ISLAMABAD: Notwithstanding its misgivings, the National Electric Power Regulatory Authority (Nepra) on Thursday rubber-stamped a Rs2.75 per unit increase in the uniform electricity rate for all consumers across the country, including Karachi, for three months (April to June) to help power companies mop up more than Rs120 billion in additional funds.

This hike is part of the quarterly tariff adjustment (QTA) mechanism designed to offset the financial pressures on power companies.

According to an official order, Nepra has decided to allow the “instant positive quarterly adjustments” of Rs85.275bn pertaining to the second quarter (October-December) of the current fiscal year with a uniform rate of Rs2.7492 per unit, or kilowatt-hour (kWh).

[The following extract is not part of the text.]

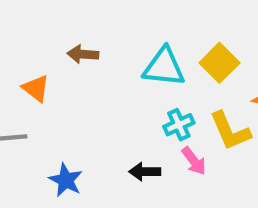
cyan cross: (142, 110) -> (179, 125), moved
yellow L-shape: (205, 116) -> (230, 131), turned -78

The hike will apply to all electricity users except “lifeline consumers”, who use less than 100 units monthly.

Since the tariff adjustments are now applied across the country under the government orders, the addition of K-Electric to the list will add another Rs15-20bn. Moreover, the impact of the general sales tax will take the total burden on consumers to well above Rs120bn over the next three months.

In view of the “relevant provisions of Nepra Act, National Energy Policy and the Policy Guidelines issued by the federal government, the authority has decided to allow the application of instant quarterly adjustments on the consumers of K-Electric as well, with the same applicability period”, the notification said.

Nepra’s decision comes after the government-owned power distribution companies (Discos) — such as Fesco, Qepco and Lesco — jointly demanded an additional revenue requirement of Rs85.3bn to manage the additional financial impact of higher capacity charges.

This financial strain arose out of rupee’s depreciation, interest rate hike, market operator fee, the impact of transmission and distribution losses on fuel cost adjustments, the cost of incremental consumption and variable operation and maintenance charges for the October-December quarter.

After a lot of public statements to hold the power companies accountable, the regulator on Thursday accepted almost in entirety the additional revenue demanded by Discos with a minor (less than 0.04pc) downward adjustment of legal fee and that too on procedural reasons and would be made part of Central Power Purchasing Agency’s (CPPA) revenue requirement.

It allowed Rs85.275bn additional revenue, just Rs34 million lower than the amount demanded by the Discos.

The public hearing on the subject was held on Feb 14. To consumers’ luck, the additional cost has become effective on the expiry of a similar previous quarterly tariff adjustment applicable for about six months.

Under the petitions, the Lahore Electric Supply Company demanded the highest claim of Rs15.1bn, followed by Rs14.9bn by Multan Electric, Rs11.6bn by Peshawar Electric, and Rs11bn by Quetta Electric.

They are followed by Rs9.45bn claimed by Faisalabad Electric, Rs6.92bn by Islamabad Electric, Rs3.5bn by Hyderabad Electric, Rs3.5bn by Tribal Electric, Rs2.9bn by Sukkur Electric, and Rs2.7bn by Gujranwala Electric.

The biggest chunk of an additional cumulative burden on account of capacity charges stood at Rs78bn for the quarter, followed by Rs11bn on account of the uncovered impact of transmission and distribution losses, and Rs6.6bn on account of the use of service charges and market operator fee.

On the other hand, Discos have offered Rs8.7bn worth of negative variable operation and maintenance charges and Rs2.34bn of the impact of incremental sales, thus working out a cumulative net additional cost of Rs85.275bn.

Under the tariff mechanism, changes in fuel cost are passed on to consumers only monthly through an automatic mechanism.

The quarterly tariff adjustments on account of variation in power purchase price, capacity charges, variable operation and maintenance costs, use of system charges and impact of transmission and distribution losses are built in the base tariff.

The regulator noted in its decision that Discos generally failed to adequately explain reasons for the reduction in sales.

It also expressed serious concern over the non-preparation of Discos to justify their requests and non-inclusion of certain costs, as highlighted by the CPPA in their adjustment requests.